Quem é este pokémon?!

Hoje durante a tarde encontrei a Dona Almerinda, a minha vizinha do terceiro esquerdo. Ela encontrava-se sobressaltada e, pelo que a senhora me dizia, ela tinha visto o diabo. Duvidei um pouco sobre o que a Dona Almerinda me reportou, mas depois deparei-me com a imagem que tinha aterrorizado a pobre mulher:


De facto, apenas num delírio alucinogénico poderia pensar que estes indivíduos idênticos a seres oriundos de outros mundos que aparecem nas séries japonesas poderiam fazer barulho com o intuito de criar musica de qualidade.

Pelo que me disseram, aquele baixinho ao lado direito distribui os cafés. Está lá em part-time quando não tem aulas. O pobre coitado faz parte daquele bando para evitar a presença em seu lar, devido aos comportamentos violentos dos pais. O de chapéu vermelho enrola os charros e faz as tatuagens ao pessoal. Faz parte do gang porque se entrar no bairro onde mora é esfaqueado por causa do dinheiro que lá deve em droga. O da esquerda tira fotocópias. Quis fazer parte do grupo porque soube que era constituído só por rapazes ( a cara dele não engana). O líder do grupo é o que está no meio e arranja material electrónico novo por metade do preço…

À primeira vista, estes indivíduos poderiam ser fortes candidatos para criarem uma quadrilha. Apenas só tenho pena de quem teve a triste ideia de lhes dar uns instrumentos para a mão e dizer que eles sabiam fazer boa música, criando assim um tenso clima entre as meninas histéricas que querem um poster deles em roupa interior ou o último cd, com os seus progenitores…é este o mundo que temos.
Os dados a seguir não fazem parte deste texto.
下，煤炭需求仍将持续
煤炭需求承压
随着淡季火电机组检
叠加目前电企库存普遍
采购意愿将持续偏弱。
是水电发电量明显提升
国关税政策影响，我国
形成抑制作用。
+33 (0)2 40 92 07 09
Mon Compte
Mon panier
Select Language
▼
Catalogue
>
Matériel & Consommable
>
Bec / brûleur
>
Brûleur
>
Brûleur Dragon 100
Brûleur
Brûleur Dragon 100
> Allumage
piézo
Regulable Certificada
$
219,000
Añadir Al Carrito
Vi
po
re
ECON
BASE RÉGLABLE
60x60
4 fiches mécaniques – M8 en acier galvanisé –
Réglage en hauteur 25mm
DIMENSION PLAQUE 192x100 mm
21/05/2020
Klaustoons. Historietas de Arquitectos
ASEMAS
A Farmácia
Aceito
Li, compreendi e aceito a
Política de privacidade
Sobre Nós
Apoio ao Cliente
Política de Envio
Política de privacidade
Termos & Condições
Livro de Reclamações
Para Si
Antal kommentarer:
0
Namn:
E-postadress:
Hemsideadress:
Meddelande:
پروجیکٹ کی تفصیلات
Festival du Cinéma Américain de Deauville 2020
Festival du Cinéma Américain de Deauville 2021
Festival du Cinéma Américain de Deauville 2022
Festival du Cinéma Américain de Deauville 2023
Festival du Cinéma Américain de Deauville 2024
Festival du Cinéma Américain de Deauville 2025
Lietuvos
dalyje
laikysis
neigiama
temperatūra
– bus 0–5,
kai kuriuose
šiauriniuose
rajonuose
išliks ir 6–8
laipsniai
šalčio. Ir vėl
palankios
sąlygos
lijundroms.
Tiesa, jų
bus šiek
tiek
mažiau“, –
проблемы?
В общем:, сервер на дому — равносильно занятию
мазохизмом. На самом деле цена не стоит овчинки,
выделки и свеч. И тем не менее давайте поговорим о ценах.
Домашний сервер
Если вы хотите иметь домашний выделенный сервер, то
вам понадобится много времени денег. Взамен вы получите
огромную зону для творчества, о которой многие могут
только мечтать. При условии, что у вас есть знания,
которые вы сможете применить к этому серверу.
quarta-feira, 2 de dezembro de 2009

Máquina de lavar assassína

O Sr. abade na semana passada contou-me uma história horripilante sobre um jovem alemão que me deixou deveras estupefacto. Este rapaz foi capaz de perder um braço enquanto brincava com o seu irmão com uma máquina de lavar. Pelo que o senhor Padre me disse, esta estava avariada, e o mecanismo de segurança que coordenava o electrodoméstico para que apenas funcionasse quando a porta estivesse fechada não estava funcional.
Depois de perder o membro, a criança fez o que habitualmente devemos fazer quando perdemos um braço: Enrola-lo numa toalha, coloca-lo no congelador e ir-mos dormir para que a nossa mãe não descubra o sucedido, talvez até crescer outro.
Quando a sua progenitora de manha se deparou com o estado do filho ficou aterrorizada. Quando o levou ao hospital já não havia nada a fazer quanto ao braço, mas já era como que um milagre ele não estar esvaído.
Este caso é muito bom para mostrar aos americanos que não somos nós os maricas, uma vez que o nosso John Rambo tem 4 anos, e dizer aos japoneses que se deixem de desenhos e que passem do papel à realidade.